Let $f$ be a function s.t. there exist two sequences $a_n$ and $C_n$ s.t. $$\sum_{n=0}^N a_nx^n-C_N|x|^N\le f(x)\le \sum_{n=0}^N a_nx^n+C_N|x|^N$$ If $\sup_{n\in \mathbb{N}} C_n<\infty$, then $f$ is analytic on $[-r,r] \ \forall |r|<1$. Is it true or false?
What I think is that this statement is false. If $\sup C_n$ is finite it doesn't mean that $\lim_{N\to\infty}C_N|x|^N$ exists (we can consider $C_n=-n!$) and we have no condition on a sequence $a_n$. But, if $a_n$ was bounded and $C_n$ as well, I guess that the statement would become true. Is it correct?

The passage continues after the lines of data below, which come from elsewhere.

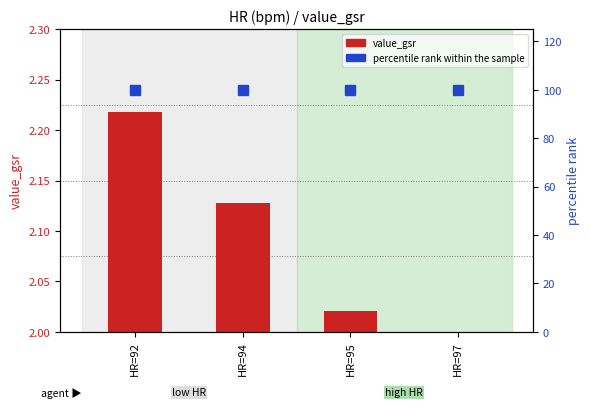

How many distinct data groups are displayed?

2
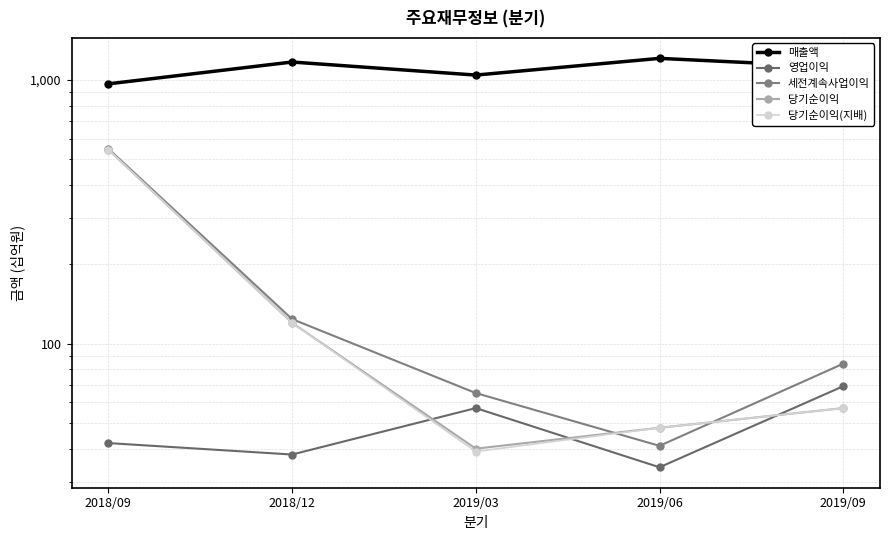

Where is the first local minimum for 당기순이익(지배)?

2019/03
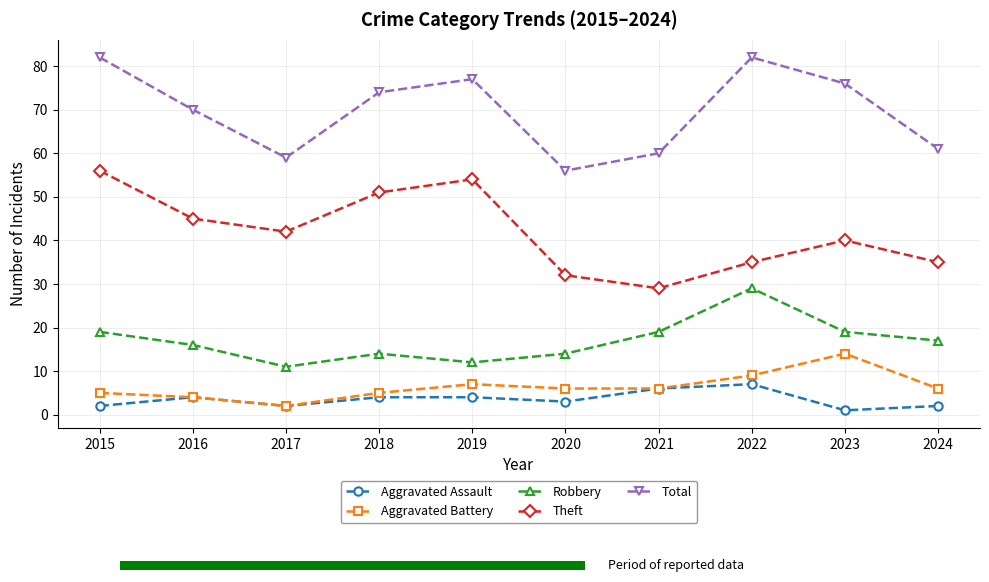

How many interior local peaks does the Aggravated Battery series have?

2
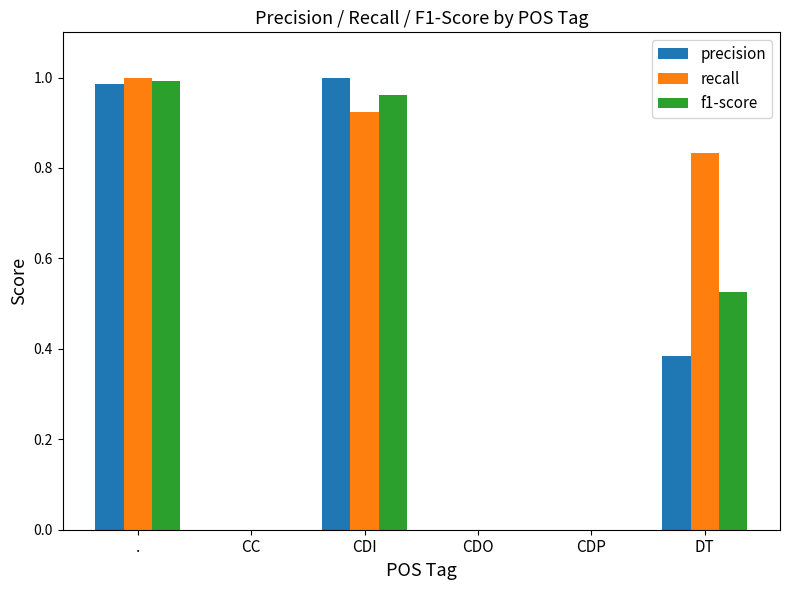

True or false: recall has a value of 0.0 at CDP.

True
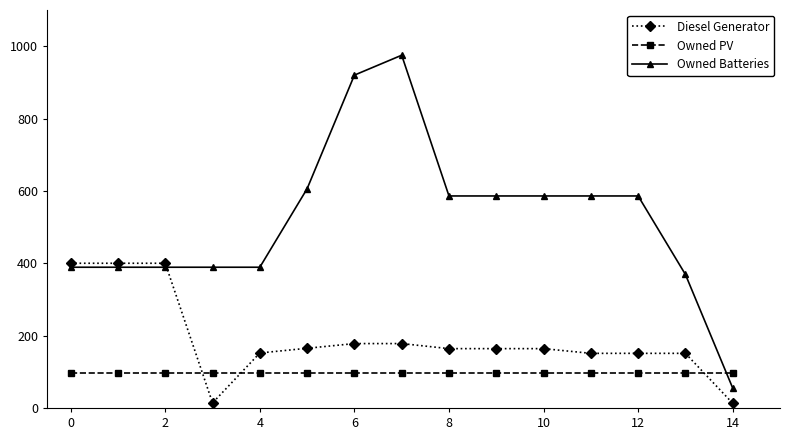

Which series ends up on top after the final intersection of Diesel Generator and Owned Batteries?

Owned Batteries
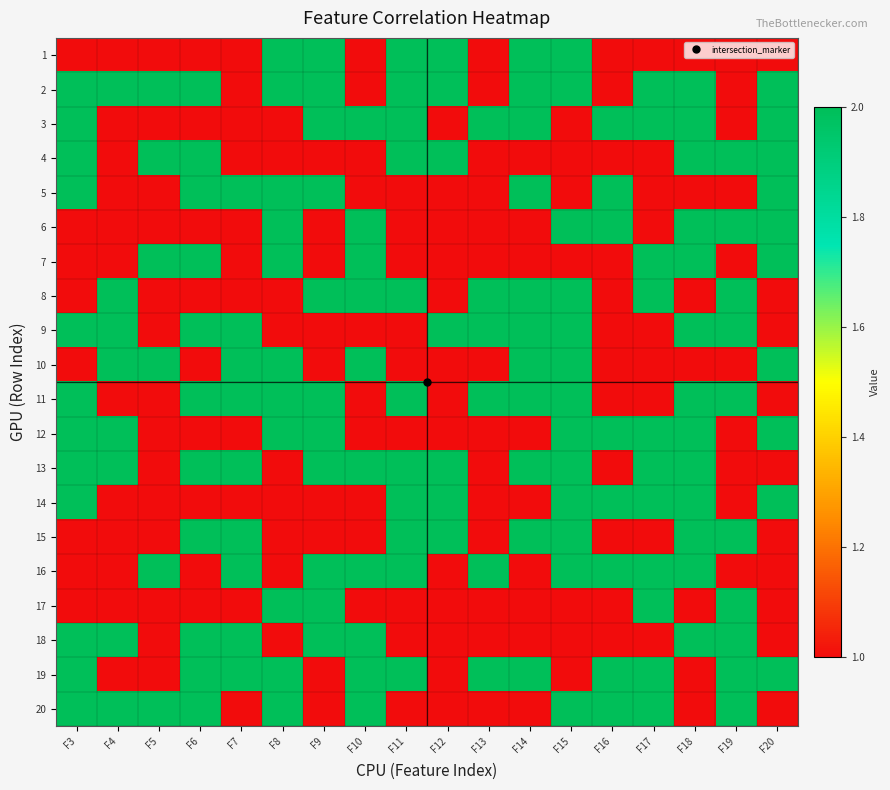

Reading left to right, list all the values displayed in this chart.

1: F3=1	F4=1	F5=1	F6=1	F7=1	F8=2	F9=2	F10=1	F11=2	F12=2	F13=1	F14=2	F15=2	F16=1	F17=1	F18=1	F19=1	F20=1
2: F3=2	F4=2	F5=2	F6=2	F7=1	F8=2	F9=2	F10=1	F11=2	F12=2	F13=1	F14=2	F15=2	F16=1	F17=2	F18=2	F19=1	F20=2
3: F3=2	F4=1	F5=1	F6=1	F7=1	F8=1	F9=2	F10=2	F11=2	F12=1	F13=2	F14=2	F15=1	F16=2	F17=2	F18=2	F19=1	F20=2
4: F3=2	F4=1	F5=2	F6=2	F7=1	F8=1	F9=1	F10=1	F11=2	F12=2	F13=1	F14=1	F15=1	F16=1	F17=1	F18=2	F19=2	F20=2
5: F3=2	F4=1	F5=1	F6=2	F7=2	F8=2	F9=2	F10=1	F11=1	F12=1	F13=1	F14=2	F15=1	F16=2	F17=1	F18=1	F19=1	F20=2
6: F3=1	F4=1	F5=1	F6=1	F7=1	F8=2	F9=1	F10=2	F11=1	F12=1	F13=1	F14=1	F15=2	F16=2	F17=1	F18=2	F19=2	F20=2
7: F3=1	F4=1	F5=2	F6=2	F7=1	F8=2	F9=1	F10=2	F11=1	F12=1	F13=1	F14=1	F15=1	F16=1	F17=2	F18=2	F19=1	F20=2
8: F3=1	F4=2	F5=1	F6=1	F7=1	F8=1	F9=2	F10=2	F11=2	F12=1	F13=2	F14=2	F15=2	F16=1	F17=2	F18=1	F19=2	F20=1
9: F3=2	F4=2	F5=1	F6=2	F7=2	F8=1	F9=1	F10=1	F11=1	F12=2	F13=2	F14=2	F15=2	F16=1	F17=1	F18=2	F19=2	F20=1
10: F3=1	F4=2	F5=2	F6=1	F7=2	F8=2	F9=1	F10=2	F11=1	F12=1	F13=1	F14=2	F15=2	F16=1	F17=1	F18=1	F19=1	F20=2
11: F3=2	F4=1	F5=1	F6=2	F7=2	F8=2	F9=2	F10=1	F11=2	F12=1	F13=2	F14=2	F15=2	F16=1	F17=1	F18=2	F19=2	F20=1
12: F3=2	F4=2	F5=1	F6=1	F7=1	F8=2	F9=2	F10=1	F11=1	F12=1	F13=1	F14=1	F15=2	F16=2	F17=2	F18=2	F19=1	F20=2
13: F3=2	F4=2	F5=1	F6=2	F7=2	F8=1	F9=2	F10=2	F11=2	F12=2	F13=1	F14=2	F15=2	F16=1	F17=2	F18=2	F19=1	F20=1
14: F3=2	F4=1	F5=1	F6=1	F7=1	F8=1	F9=1	F10=1	F11=2	F12=2	F13=1	F14=1	F15=2	F16=2	F17=2	F18=2	F19=1	F20=2
15: F3=1	F4=1	F5=1	F6=2	F7=2	F8=1	F9=1	F10=1	F11=2	F12=2	F13=1	F14=2	F15=2	F16=1	F17=1	F18=2	F19=2	F20=1
16: F3=1	F4=1	F5=2	F6=1	F7=2	F8=1	F9=2	F10=2	F11=2	F12=1	F13=2	F14=1	F15=2	F16=2	F17=2	F18=2	F19=1	F20=1
17: F3=1	F4=1	F5=1	F6=1	F7=1	F8=2	F9=2	F10=1	F11=1	F12=1	F13=1	F14=1	F15=1	F16=1	F17=2	F18=1	F19=2	F20=1
18: F3=2	F4=2	F5=1	F6=2	F7=2	F8=1	F9=2	F10=2	F11=1	F12=1	F13=1	F14=1	F15=1	F16=1	F17=1	F18=2	F19=2	F20=1
19: F3=2	F4=1	F5=1	F6=2	F7=2	F8=2	F9=1	F10=2	F11=2	F12=1	F13=2	F14=2	F15=1	F16=2	F17=2	F18=1	F19=2	F20=2
20: F3=2	F4=2	F5=2	F6=2	F7=1	F8=2	F9=1	F10=2	F11=1	F12=1	F13=1	F14=1	F15=2	F16=2	F17=2	F18=1	F19=2	F20=1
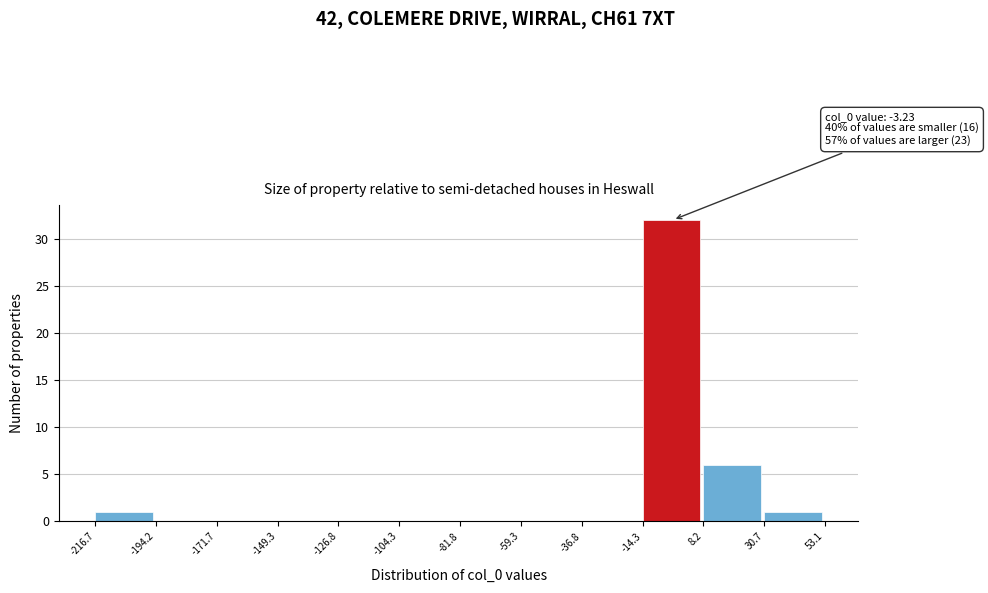

Over which range of the x-axis is the bar tallest?

-14.3 to 8.2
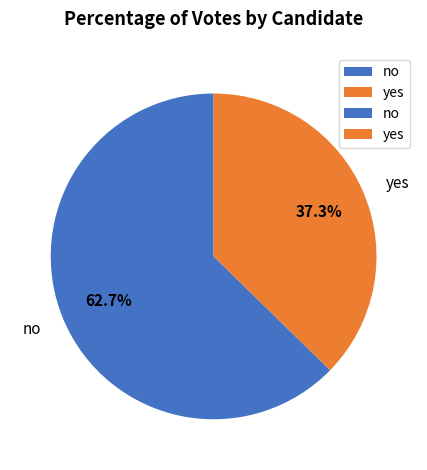

Which slice is the largest?

no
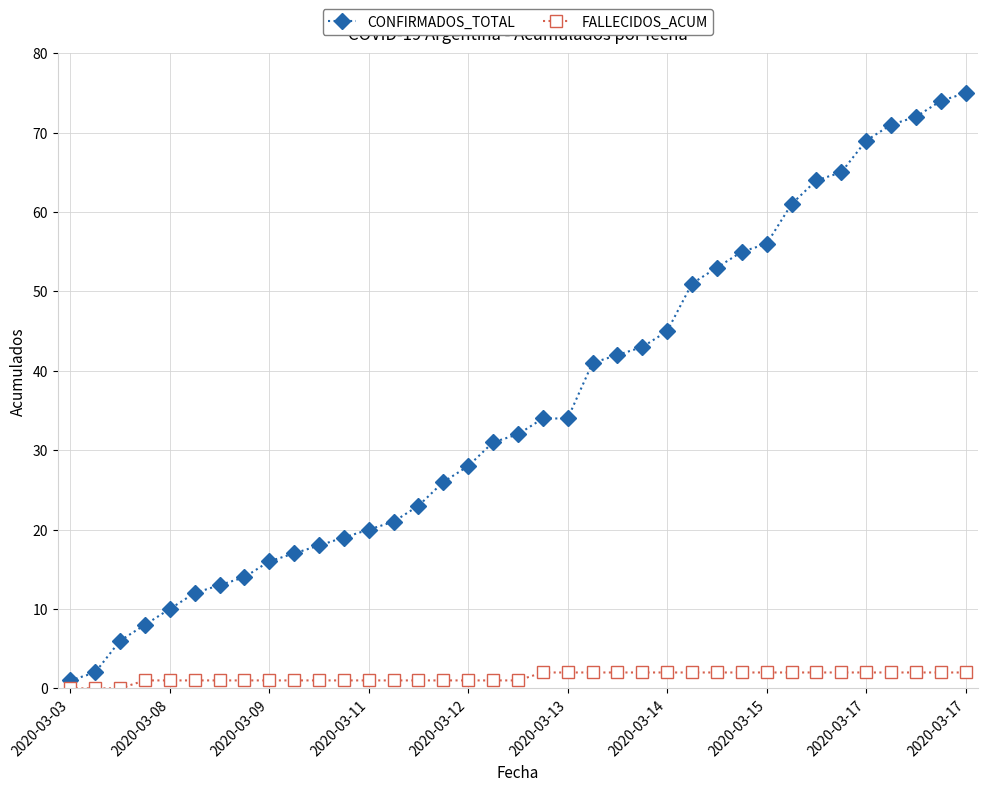

At how many categories does at least one series exceed 15?

29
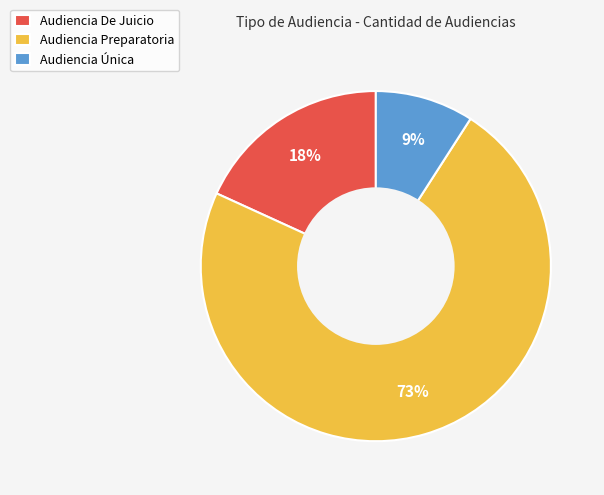

Count the number of slices in the pie.

3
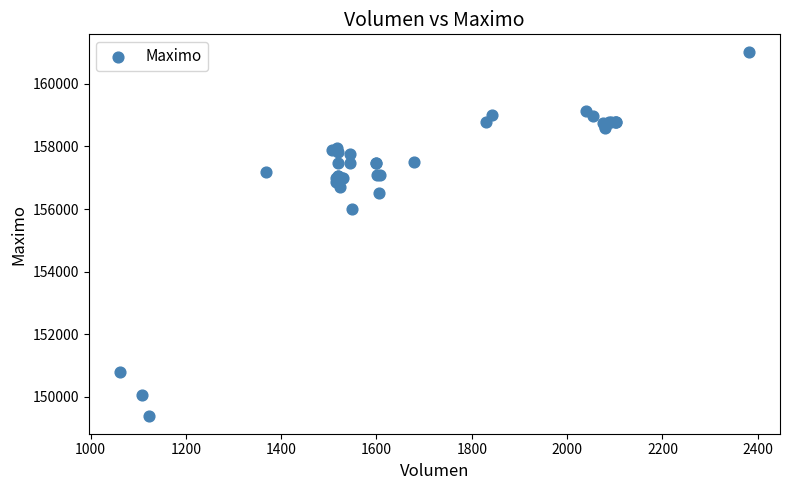

What Y value in the scatter plot is closest to 155202?

156000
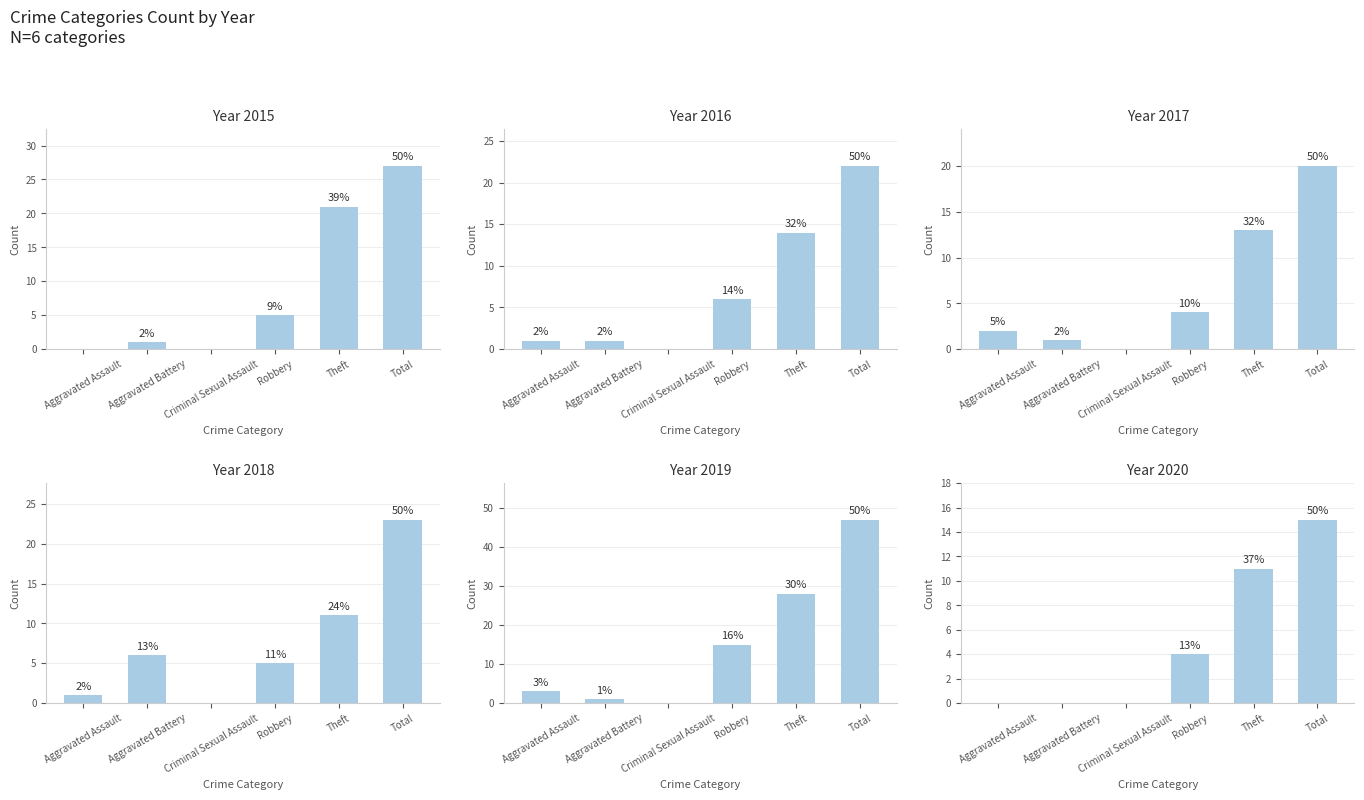

At which label is 2018 closest to 11?

Theft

P.S For instance I don't have a counterexample (if the statement is false), I just would like to check if what I think is correct. Thank you in advance
The inequality can be rewritten as $|f(x) - \sum_{n=0}^{N}a_nx^n| \leq C_N|x|^N$
Let $C:=\sup_{n \in N} C_n$. Then $\lim_{n\to\infty}C_n|x|^n \leq \lim_{n\to\infty}C|x|^n = 0$. (note $|x|<1$) As -$C_N \leq C_N$ $C_N$ is also non-negative. Therefore, $\lim_{n\to\infty}C_n|x|^n=0$.
Fix $\epsilon>0$. $\exists n_0 \in N$ s.t. $\forall N>n_0$, $|f(x) - \sum_{n=0}^{N}a_n x^n| \leq \epsilon$
Therefore, $\sum_{n=0}^{\infty}a_n x^n=f(x)$. Therefore, $f$ is real analytic.